During the 2010 election, the major parties launched campaigns to encourage support for Muslim-friendly candidates, while allocating resources for these campaigns at the expense of other issues on the party’s agenda (Peace, 2015). It was estimated that the Muslim votes could decide the elections in 82 provinces.

The Labor Party traditionally has courted the Muslim minority for its political support. Most of the legislation on the protection of minority rights was passed by the Labor governments (Heath and Demireva, 2014). The Labor Party also has specifically been supportive of Muslim immigrants because many are factory workers who have strong ties to various unions (Dancygier, 2017). The party has built its success on the minority votes by developing an electoral ethnic system that includes their promotion (Garbaye, 2005).

United States

The Muslim lobby in the US focuses mainly on crisis management and requests, especially economic ones that relate to countries of origin, and are not concerned with the Muslim community itself.Footnote 14 Therefore, the lobby’s impact on foreign policy is negligible (Brad, 2009). Muslim representation in the US over the years has suffered from discrimination. Since the 9/11 attacks, there has been an almost direct cognitive link between Islam and extremist or fundamentalist terrorism. This negative image has also affected the Arab lobby (Zeller, 2006, p. 2555).

Despite the difficulties, most governments representing Muslim-majority countries do try to influence US foreign policy through their embassy representatives, attempts that often fail because of cultural gaps. For example, the PLO has a full-time spokesperson in Washington, but the organization has failed to promote an image that resonates with the American public (Terry, 2005, p. 50).

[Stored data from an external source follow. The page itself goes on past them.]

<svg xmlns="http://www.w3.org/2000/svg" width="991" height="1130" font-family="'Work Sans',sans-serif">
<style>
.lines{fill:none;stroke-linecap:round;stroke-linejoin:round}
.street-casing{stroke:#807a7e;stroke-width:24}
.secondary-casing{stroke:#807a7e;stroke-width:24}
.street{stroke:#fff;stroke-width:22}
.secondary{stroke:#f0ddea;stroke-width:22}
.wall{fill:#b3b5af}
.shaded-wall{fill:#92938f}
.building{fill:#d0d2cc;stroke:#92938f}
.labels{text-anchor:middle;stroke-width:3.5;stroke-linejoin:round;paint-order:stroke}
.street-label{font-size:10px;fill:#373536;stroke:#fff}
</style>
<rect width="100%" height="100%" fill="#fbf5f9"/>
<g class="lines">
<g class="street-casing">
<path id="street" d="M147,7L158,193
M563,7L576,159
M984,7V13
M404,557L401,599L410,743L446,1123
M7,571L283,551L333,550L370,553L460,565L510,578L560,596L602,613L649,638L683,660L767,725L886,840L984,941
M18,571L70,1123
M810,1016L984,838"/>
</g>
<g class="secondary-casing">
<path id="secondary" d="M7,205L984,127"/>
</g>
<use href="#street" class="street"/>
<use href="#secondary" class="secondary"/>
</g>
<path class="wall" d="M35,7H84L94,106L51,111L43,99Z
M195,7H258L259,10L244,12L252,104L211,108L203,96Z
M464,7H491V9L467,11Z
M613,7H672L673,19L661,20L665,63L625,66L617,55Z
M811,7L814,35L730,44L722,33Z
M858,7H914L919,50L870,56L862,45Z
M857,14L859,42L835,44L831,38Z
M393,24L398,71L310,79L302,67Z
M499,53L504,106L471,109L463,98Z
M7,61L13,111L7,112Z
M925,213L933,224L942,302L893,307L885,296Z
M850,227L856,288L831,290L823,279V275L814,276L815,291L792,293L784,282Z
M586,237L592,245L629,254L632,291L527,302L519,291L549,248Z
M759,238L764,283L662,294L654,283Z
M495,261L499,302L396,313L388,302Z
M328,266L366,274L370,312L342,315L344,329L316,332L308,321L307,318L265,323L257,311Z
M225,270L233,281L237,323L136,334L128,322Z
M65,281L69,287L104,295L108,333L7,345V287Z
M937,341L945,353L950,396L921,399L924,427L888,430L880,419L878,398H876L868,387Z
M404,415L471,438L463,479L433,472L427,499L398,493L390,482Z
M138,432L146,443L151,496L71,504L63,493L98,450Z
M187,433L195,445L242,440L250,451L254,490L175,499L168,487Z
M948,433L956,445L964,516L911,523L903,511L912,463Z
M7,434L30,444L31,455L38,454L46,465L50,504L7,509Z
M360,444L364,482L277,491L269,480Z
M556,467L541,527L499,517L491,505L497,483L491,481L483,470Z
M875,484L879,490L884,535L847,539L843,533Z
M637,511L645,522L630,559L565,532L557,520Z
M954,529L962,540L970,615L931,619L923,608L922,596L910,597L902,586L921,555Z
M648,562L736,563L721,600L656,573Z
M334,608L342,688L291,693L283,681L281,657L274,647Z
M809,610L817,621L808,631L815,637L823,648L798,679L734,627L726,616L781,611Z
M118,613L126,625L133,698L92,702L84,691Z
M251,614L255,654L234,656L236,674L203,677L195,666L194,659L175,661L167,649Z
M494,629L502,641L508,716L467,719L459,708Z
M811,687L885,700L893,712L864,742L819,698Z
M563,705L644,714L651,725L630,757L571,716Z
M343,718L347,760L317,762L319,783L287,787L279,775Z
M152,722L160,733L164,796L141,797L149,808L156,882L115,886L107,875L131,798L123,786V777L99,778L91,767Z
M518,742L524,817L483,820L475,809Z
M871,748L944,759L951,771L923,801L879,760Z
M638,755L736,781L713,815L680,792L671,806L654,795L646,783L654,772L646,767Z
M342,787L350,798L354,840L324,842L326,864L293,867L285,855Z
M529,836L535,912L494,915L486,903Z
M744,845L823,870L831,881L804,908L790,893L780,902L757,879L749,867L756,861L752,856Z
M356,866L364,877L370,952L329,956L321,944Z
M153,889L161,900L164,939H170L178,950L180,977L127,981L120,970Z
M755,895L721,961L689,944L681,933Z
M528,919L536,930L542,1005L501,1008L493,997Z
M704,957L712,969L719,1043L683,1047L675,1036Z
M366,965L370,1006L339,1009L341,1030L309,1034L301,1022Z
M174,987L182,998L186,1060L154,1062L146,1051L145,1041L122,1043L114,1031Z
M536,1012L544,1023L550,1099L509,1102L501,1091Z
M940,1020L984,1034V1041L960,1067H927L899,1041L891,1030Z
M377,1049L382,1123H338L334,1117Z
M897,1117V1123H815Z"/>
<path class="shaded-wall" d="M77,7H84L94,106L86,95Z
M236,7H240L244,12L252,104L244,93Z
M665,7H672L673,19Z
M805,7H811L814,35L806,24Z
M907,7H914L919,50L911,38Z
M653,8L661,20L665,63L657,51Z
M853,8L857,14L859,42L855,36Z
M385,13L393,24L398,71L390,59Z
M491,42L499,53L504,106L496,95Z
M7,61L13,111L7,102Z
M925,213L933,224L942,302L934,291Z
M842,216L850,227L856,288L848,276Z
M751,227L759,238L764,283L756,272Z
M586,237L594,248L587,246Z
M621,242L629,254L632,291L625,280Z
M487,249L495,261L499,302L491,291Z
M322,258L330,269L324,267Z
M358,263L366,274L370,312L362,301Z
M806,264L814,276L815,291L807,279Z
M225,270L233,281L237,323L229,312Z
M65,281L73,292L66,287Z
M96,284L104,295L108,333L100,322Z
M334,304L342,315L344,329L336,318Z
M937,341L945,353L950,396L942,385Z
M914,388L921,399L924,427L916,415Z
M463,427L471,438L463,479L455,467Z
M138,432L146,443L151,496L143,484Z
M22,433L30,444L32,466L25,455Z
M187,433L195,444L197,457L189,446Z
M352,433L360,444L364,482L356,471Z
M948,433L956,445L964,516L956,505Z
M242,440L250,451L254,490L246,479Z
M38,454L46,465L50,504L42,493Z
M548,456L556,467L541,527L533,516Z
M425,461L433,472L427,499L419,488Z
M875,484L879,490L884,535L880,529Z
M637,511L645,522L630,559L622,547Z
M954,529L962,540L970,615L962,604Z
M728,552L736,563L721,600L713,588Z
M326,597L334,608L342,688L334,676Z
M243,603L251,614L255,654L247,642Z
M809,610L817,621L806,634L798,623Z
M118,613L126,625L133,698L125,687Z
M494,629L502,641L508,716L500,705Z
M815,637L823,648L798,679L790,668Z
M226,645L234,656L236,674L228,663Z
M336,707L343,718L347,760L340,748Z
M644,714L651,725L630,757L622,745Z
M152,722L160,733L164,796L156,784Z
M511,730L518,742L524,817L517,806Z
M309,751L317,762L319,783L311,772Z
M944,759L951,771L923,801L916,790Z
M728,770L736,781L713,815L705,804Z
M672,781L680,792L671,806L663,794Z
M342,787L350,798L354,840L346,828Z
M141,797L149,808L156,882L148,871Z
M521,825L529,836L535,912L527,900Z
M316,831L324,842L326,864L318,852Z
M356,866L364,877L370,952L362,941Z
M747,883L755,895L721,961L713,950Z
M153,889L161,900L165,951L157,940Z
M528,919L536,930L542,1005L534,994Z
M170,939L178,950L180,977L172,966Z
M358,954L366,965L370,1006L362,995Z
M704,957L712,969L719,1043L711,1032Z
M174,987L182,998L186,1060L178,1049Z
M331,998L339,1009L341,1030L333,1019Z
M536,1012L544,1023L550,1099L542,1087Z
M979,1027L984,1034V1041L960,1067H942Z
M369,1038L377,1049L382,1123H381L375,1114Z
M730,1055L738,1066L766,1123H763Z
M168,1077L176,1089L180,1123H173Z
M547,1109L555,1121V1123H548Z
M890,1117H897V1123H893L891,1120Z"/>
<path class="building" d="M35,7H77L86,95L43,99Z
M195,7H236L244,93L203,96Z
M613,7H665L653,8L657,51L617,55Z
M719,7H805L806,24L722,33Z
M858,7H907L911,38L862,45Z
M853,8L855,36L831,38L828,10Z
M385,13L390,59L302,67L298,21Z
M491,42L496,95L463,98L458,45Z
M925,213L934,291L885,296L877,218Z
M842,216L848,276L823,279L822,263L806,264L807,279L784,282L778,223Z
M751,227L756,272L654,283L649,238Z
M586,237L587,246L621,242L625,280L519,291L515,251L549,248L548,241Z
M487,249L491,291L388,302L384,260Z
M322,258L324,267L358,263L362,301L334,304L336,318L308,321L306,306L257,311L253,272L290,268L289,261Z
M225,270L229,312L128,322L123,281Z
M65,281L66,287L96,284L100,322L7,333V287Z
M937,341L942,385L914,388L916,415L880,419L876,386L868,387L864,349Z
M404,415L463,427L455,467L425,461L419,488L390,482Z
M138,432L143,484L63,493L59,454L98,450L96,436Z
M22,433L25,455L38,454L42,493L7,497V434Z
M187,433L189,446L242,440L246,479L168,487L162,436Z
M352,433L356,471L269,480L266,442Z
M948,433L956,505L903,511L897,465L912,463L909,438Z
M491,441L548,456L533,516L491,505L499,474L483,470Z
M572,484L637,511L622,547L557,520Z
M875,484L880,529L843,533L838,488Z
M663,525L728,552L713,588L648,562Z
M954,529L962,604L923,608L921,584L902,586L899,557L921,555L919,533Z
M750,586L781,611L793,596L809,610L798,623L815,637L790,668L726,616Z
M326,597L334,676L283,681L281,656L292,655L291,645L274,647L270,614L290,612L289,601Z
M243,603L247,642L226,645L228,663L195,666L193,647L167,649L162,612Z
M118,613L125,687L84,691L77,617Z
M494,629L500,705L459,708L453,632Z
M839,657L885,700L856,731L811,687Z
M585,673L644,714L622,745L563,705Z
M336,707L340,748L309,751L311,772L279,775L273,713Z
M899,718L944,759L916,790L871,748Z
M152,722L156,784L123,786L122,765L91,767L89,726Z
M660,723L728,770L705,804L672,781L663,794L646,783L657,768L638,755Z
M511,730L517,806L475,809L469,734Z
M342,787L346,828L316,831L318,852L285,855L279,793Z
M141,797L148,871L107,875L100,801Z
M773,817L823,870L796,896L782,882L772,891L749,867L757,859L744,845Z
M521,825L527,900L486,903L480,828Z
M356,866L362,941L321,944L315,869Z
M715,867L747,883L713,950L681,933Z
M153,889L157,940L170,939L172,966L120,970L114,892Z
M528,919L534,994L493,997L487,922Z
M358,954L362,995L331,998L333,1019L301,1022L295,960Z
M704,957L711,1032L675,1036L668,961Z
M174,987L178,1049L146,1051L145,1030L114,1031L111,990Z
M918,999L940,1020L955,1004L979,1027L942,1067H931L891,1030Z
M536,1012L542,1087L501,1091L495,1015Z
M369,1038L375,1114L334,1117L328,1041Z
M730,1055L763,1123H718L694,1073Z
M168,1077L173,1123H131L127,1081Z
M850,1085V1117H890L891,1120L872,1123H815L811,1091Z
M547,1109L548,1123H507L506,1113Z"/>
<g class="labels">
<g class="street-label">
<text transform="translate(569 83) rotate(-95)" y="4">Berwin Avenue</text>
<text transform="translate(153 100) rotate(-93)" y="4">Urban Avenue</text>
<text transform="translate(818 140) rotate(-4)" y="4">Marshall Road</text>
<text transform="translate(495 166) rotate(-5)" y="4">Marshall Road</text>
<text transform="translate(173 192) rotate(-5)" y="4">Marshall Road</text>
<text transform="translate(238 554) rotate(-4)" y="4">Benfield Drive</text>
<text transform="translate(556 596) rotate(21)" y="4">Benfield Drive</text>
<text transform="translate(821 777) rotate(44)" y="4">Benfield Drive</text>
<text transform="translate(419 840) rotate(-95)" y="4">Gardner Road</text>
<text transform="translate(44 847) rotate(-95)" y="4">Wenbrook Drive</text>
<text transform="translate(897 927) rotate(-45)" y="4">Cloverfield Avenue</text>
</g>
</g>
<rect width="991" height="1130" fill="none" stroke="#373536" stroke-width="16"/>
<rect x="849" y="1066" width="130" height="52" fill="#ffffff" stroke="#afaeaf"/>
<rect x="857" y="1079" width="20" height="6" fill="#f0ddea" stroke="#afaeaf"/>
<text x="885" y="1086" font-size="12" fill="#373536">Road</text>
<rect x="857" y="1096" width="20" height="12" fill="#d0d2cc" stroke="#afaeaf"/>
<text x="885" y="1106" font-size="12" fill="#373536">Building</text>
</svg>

Several reasons can be given for the Muslim lobby’s failure to influence US foreign policy: (1) lack of understanding of American history and the dynamics that drive public opinion; (2) the Muslim-majority countries do not share the same needs and demands; for example, the Palestinians want a state alongside Israel, while the Gulf states want to secure oil exports. Other organizations highlight additional issues, such as fighting stereotypes and discrimination against the Muslim community. An organization that wants to succeed needs to form coalitions and be involved in setting the American agenda (Haney and Vanderbush, 1999). These reasons indicate that the Muslim lobby has no influence on domestic politics, voter turnout, or on their electoral leanings toward one candidate or another.

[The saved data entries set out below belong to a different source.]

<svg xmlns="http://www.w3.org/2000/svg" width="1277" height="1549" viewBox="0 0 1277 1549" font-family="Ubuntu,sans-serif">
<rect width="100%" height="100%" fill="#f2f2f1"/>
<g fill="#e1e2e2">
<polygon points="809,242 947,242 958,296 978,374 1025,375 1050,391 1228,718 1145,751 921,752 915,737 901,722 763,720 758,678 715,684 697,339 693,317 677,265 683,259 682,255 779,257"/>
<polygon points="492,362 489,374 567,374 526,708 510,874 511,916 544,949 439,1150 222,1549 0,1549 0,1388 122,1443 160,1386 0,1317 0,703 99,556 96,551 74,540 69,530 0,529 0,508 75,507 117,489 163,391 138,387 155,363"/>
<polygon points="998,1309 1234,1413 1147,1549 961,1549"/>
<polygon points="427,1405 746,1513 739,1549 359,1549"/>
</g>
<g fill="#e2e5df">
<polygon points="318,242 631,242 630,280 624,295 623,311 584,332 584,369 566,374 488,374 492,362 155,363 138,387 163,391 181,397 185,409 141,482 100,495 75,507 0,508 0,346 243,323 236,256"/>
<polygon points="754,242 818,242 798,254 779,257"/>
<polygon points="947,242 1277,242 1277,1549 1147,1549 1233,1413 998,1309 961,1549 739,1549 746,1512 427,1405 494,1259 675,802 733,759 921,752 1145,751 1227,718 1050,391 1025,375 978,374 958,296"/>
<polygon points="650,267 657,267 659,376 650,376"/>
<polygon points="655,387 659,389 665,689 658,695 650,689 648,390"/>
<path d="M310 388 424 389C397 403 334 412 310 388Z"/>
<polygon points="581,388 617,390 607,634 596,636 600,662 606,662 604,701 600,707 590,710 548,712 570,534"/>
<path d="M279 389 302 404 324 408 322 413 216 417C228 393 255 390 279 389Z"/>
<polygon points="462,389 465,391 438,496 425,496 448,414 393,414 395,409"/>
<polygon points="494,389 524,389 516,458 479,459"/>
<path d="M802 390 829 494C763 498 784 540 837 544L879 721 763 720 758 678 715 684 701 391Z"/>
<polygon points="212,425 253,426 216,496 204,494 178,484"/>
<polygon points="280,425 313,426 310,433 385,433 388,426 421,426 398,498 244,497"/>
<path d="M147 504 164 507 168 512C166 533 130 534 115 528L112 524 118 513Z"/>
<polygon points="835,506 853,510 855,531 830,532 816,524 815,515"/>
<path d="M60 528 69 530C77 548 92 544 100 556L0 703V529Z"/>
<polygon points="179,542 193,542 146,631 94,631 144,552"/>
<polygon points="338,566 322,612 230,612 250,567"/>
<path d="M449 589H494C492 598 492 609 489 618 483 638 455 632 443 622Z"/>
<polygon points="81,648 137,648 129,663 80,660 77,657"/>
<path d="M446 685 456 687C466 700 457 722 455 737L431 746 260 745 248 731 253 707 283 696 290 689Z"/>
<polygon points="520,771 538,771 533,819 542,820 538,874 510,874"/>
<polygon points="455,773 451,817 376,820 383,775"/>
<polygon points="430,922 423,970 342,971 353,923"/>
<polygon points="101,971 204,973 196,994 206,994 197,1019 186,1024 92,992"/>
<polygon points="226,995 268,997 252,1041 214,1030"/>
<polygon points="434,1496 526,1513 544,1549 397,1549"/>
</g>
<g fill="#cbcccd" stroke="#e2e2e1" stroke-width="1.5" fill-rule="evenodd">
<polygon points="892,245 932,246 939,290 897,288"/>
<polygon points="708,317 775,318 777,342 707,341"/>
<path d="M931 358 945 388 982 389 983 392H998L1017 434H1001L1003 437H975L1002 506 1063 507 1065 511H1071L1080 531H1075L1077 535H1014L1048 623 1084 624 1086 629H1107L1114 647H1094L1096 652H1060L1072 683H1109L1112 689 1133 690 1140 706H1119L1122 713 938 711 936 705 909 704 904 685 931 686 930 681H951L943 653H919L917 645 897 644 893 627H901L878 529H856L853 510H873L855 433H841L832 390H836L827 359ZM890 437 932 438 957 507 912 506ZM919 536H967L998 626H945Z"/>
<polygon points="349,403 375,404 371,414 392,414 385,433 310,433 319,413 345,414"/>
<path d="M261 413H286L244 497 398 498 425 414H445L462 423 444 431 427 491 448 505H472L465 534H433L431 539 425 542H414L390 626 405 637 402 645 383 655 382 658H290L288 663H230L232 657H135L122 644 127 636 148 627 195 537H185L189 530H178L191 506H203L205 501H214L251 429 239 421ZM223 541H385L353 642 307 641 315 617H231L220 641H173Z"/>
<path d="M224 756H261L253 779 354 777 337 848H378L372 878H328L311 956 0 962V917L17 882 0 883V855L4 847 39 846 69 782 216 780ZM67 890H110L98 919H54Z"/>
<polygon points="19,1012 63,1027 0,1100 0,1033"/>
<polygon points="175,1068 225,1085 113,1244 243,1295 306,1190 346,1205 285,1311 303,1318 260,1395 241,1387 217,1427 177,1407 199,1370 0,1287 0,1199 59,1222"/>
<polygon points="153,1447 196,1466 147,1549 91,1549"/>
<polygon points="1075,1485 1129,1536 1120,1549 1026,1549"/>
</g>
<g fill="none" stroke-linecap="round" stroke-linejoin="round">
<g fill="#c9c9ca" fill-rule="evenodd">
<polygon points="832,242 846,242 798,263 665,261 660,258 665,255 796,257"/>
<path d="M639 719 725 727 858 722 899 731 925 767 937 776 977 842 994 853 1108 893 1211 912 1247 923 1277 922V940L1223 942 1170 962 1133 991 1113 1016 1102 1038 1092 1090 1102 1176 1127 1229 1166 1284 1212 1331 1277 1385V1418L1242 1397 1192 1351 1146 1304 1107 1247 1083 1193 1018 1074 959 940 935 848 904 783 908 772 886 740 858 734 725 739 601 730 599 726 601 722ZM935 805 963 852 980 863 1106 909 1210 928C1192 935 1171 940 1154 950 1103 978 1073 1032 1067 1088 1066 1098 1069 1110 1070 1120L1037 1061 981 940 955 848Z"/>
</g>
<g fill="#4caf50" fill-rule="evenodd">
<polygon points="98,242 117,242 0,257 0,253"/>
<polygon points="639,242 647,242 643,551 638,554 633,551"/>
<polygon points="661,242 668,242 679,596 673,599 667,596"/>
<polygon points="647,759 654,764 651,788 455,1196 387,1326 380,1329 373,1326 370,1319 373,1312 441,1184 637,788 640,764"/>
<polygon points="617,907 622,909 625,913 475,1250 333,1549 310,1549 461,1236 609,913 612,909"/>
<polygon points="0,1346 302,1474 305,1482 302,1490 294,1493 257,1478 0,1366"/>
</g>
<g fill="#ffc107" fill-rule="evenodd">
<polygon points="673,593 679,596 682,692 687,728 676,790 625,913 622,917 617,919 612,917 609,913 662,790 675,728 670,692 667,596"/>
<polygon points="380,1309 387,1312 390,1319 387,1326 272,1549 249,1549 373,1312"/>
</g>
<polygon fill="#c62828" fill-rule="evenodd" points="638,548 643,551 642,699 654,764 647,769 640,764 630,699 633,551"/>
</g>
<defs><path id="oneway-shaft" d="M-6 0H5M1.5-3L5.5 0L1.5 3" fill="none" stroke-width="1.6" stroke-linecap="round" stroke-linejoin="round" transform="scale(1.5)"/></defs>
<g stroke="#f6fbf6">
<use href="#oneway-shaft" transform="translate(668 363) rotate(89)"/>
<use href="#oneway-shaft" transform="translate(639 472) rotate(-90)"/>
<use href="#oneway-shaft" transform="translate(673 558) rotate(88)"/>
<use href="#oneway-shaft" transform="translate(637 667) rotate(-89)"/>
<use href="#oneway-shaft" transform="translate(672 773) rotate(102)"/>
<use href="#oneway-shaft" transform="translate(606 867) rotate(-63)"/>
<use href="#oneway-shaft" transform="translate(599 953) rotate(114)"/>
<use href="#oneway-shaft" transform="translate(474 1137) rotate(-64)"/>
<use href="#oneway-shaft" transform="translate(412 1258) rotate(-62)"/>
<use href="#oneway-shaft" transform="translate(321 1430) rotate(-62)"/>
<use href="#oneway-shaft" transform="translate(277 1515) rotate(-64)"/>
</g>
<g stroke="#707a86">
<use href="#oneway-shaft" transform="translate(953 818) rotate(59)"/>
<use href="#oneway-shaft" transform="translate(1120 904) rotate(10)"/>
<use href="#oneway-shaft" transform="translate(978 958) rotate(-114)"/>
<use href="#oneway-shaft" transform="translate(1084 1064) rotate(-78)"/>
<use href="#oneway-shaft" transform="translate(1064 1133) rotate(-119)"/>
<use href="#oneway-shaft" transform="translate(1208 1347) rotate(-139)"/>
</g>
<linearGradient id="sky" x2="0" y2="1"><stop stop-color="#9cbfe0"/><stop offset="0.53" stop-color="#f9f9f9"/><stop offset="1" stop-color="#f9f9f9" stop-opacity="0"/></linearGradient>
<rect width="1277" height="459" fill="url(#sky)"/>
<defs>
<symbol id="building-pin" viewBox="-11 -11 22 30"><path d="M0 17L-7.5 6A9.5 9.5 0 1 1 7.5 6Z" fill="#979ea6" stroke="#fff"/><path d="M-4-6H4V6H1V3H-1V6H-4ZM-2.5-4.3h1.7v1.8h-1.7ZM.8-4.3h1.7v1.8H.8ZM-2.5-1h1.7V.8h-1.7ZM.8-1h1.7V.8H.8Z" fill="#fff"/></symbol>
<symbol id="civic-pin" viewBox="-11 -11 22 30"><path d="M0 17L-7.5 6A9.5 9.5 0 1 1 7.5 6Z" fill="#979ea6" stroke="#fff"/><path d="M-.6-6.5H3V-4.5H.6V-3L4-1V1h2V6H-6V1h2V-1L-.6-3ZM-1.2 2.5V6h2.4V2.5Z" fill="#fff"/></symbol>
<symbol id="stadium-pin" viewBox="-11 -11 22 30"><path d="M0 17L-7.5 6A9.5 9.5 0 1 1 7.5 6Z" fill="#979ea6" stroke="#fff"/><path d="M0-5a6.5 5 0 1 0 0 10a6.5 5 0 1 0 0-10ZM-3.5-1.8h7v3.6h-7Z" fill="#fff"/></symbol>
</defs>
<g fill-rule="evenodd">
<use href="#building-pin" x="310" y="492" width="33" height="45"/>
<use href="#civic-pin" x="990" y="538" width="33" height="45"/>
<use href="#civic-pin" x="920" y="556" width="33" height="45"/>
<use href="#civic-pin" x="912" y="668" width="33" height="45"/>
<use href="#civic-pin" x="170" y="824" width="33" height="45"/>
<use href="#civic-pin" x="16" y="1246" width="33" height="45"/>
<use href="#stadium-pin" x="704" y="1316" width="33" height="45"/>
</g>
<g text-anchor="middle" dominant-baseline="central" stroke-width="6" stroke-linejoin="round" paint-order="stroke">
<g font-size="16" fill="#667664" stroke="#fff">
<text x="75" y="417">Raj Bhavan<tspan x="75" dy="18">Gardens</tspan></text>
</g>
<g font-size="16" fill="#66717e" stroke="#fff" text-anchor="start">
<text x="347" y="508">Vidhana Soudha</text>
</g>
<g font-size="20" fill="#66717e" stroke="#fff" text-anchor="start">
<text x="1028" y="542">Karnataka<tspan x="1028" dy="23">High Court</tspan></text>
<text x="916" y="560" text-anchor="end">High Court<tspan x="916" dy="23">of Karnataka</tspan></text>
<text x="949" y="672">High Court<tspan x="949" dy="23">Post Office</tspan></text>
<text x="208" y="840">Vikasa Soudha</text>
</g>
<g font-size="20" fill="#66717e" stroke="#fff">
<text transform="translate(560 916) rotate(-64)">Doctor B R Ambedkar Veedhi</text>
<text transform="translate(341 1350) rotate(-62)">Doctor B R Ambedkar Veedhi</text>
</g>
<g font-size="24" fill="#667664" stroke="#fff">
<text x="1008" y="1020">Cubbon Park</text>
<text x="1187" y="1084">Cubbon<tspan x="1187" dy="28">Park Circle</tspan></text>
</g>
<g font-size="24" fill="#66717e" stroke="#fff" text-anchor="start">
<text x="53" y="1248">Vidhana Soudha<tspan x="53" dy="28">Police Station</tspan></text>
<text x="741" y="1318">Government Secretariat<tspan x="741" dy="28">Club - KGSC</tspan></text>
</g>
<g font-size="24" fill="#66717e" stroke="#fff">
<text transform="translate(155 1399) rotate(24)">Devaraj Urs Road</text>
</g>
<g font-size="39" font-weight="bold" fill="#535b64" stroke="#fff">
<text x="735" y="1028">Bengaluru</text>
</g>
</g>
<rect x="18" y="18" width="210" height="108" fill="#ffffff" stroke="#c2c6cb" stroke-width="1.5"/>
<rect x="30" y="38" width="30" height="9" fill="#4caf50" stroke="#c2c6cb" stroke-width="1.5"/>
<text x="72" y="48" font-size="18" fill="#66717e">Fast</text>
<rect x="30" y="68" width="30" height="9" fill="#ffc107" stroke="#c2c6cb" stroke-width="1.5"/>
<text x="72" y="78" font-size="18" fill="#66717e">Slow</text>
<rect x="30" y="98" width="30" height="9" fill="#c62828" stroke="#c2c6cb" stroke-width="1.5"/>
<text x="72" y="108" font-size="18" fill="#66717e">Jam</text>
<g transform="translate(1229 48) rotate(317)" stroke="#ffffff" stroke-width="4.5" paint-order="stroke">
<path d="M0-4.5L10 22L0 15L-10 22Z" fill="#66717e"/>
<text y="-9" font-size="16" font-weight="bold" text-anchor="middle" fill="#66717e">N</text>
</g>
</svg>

In conclusion, the Muslim lobby in Britain can influence the government. Muslim organizations in Britain promote the agendas of the Muslim community while emphasizing its electoral power and ensuring its votes for political candidates who will fulfill their wishes in the public sphere and through legislation. In contrast, in the US, the Muslim lobby is weak, without a unified agenda or a desire to influence internally for the benefit of the Muslim community. Therefore, its political influence is low.

Conclusion

This article has proposed a different way of examining the factors that sustain the policy. This research is innovative in that focuses on the electoral variable and connects political power and policy in its analysis of the six comparative factors to show the political power or lack thereof of the Muslim minority in both Britain and the US. Expanding on existing literature, the argument presented here seeks a more comprehensive understanding of the role of political power when determining policy.

The electoral variable manifests itself differently in the two countries analyzed. Britain’s Muslim minority, a unique community, expresses and sustains itself optimally. Moreover, the UK recognizes and promotes the community’s distinction, recognizing not only its political importance but also its ability to influence election results. This is in contrast to the US, which does not enable the Muslim minority to exist as a distinct or unique community; thus, its political weight does not play a role in political decisions. Future research could address how the political factor manifests itself between two meaningful groups in different countries and how the government chooses to relate to them.